Certo, ormai le bombe non cadevano più, ma tutto sembrava ancora così precario.
Di conseguenza, come diceva Totò, “la testa andava tenuta al posto suo e cioè sulle spalle”. Invece la mia già da allora tentava continuamente la fuga. All’età di sei anni, facciamo anche sette, alla fatidica domanda cosa vuoi fare da grande? rispondevo con convinzione: la pittrice! Con ottusa convinzione, dovrei dire, giacché già sapevo che avrei costretto i miei genitori a spiegarmi per l’ennesima volta che non avevo afferrato il senso del quesito: quel cosa stava per quale mestiere. Mestiere, capito, piccolina? Vale a dire, quell’insieme di occupazioni perlopiù sgradevoli che, per quanto ben lontane dal nobilitare chicchessia, presentano l’indiscutibile vantaggio di garantirti uno stipendio a fine mese.
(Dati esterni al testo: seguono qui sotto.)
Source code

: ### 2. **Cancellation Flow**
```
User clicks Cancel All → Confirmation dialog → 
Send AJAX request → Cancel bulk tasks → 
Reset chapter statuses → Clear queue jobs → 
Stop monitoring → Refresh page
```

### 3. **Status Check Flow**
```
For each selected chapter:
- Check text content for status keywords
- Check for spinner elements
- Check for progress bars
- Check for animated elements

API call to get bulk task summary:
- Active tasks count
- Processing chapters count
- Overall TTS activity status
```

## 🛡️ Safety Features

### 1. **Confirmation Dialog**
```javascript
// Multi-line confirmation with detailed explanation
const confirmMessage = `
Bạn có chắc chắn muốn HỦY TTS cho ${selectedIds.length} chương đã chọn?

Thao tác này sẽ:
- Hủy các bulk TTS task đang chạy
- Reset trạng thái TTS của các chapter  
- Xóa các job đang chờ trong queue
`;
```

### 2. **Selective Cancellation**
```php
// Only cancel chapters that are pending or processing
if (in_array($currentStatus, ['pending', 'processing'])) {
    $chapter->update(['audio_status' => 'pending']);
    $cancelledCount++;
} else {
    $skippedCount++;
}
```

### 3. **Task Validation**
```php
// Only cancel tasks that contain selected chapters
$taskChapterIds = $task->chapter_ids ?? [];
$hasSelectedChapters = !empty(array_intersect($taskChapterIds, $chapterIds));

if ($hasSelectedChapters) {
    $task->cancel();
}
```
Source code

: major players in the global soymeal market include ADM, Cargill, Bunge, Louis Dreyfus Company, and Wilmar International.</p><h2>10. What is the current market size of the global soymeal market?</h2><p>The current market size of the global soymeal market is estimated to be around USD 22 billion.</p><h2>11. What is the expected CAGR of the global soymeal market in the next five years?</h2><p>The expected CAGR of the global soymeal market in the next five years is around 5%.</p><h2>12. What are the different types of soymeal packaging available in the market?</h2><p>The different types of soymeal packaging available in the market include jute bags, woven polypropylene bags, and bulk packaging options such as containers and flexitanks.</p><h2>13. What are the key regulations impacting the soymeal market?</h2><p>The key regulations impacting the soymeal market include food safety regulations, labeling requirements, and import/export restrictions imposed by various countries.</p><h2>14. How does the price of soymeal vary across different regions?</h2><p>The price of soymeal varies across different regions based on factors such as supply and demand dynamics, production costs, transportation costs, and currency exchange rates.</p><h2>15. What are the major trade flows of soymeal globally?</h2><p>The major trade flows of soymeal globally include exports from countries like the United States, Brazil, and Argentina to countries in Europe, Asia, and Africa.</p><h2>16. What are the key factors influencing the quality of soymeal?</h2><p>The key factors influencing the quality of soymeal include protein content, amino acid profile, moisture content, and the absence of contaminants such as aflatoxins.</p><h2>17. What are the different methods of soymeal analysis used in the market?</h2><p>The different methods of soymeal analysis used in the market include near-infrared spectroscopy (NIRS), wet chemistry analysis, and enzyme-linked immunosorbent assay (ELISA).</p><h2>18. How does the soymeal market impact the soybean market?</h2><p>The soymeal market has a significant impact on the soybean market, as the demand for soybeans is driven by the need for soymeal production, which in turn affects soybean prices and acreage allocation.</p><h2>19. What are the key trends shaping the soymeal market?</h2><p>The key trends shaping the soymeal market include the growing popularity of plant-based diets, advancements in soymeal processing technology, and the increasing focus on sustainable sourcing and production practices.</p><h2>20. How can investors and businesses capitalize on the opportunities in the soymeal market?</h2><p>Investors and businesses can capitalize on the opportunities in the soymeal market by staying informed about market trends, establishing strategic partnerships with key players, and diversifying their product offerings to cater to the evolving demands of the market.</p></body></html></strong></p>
Amen, capito. Peccato, però.
Così, imparata la lezione, lasciai perdere le velleità artistiche e mi avviai verso una brillante carriera scolastica - portata a termine con coerenza fino alla fine - da “è intelligente, però non si applica”. Il che non era del tutto vero: io mi applicavo tantissimo, ma su cose che con la scuola avevano poco a che vedere. Dopo il disegno avevo scoperto un’attività altrettanto inutile che mi dava perfino più soddisfazione: quella di scrivere, nel senso di raccontare. Nel frattempo ero diventata una maestra. Un’amatissima maestra, posso dire con orgoglio: destino comune, credo, a quelli che, portandosi ancora addosso le stimmate dell’ultimo della classe, nel comunicare con i bambini s’ingegnano a trovare “le parole per dirlo”.
Dato che spesso queste parole stanno tra le righe di un racconto, dal narrare storie allo scriverle il passo, come si dice, fu breve; e, incredibilmente, fu breve anche il passo dallo scriverle al pubblicarle. Con Einaudi Ragazzi, al principio. E poi con tante altre Case Editrici: Giunti, Electa, Fatatrac,Interlinea, Rizzoli…
Sta’ a vedere – pensavo – che, alla fine dei conti, scrivere può essere anche un mestiere?
Sì, ma scrivere per chi? Per i bambini, certo; ma anche per lettori adulti. Racconti sparsi, all’inizio; tanti, pubblicati all’interno di antologie e su quotidiani. Poi una raccolta (Passaggi di stagione, Besa) e un romanzo (L’unicorno sulle scale, Falzea). Ma, insomma, la scrittura è o non è un mestiere? Sì, anzi è tanti mestieri. Avendo scritto testi tra loro molto diversi – romanzi, racconti, storie in versi, filastrocche, perfino enigmi in rima all’interno di una sceneggiatura per il fumetto Dylan Dog, e infine, ebbene sì, sceneggiature di fotoromanzi per la rivista francese Nous Deux – credo che sia così. Un mestiere dei più schizofrenici, che prima ti fa condurre un’esistenza da stilita e poi ti richiede il confronto (necessario e “appanicante”, in ogni caso benedetto) con i lettori. Nel corso di incontri col pubblico all’interno dei festival letterari ai quali sono stata invitata (Mantova, Gavoi, Pordenonelegge, Scrittorincittà e altri minori) mi sono sentita rivolgere ogni genere di domanda.
La più infida, in assoluto: ma lei si sente una scrittrice napoletana?
Risposta: sì… no… certe volte sì, certe altre no… Quella della “napoletanità” è un’arma a doppio taglio; nel bene e nel male, è un marchio di fabbrica talvolta ingombrante, che non va rinnegato, ma nemmeno troppo esibito. Ma qui lo dico e qui lo nego, perché ogni racconto, ogni romanzo, fa storia a sé. Poi, a chi mi chiede della mia vita rispondo che da anni non insegno più; che vivo con mio marito Claudio e la nostra "cana" Anita; che a tutti e tre piace viaggiare; che so cucinare bene; e che mio marito svolge due mestieri: il medico ematologo e lo sceneggiatore di un fumetto che ha per protagonista un ammazza vampiri. Insomma, in entrambi i casi lavora nel ramo “sangue”. Questa, siccome a quanto pare fa ridere, non evito mai di dirla.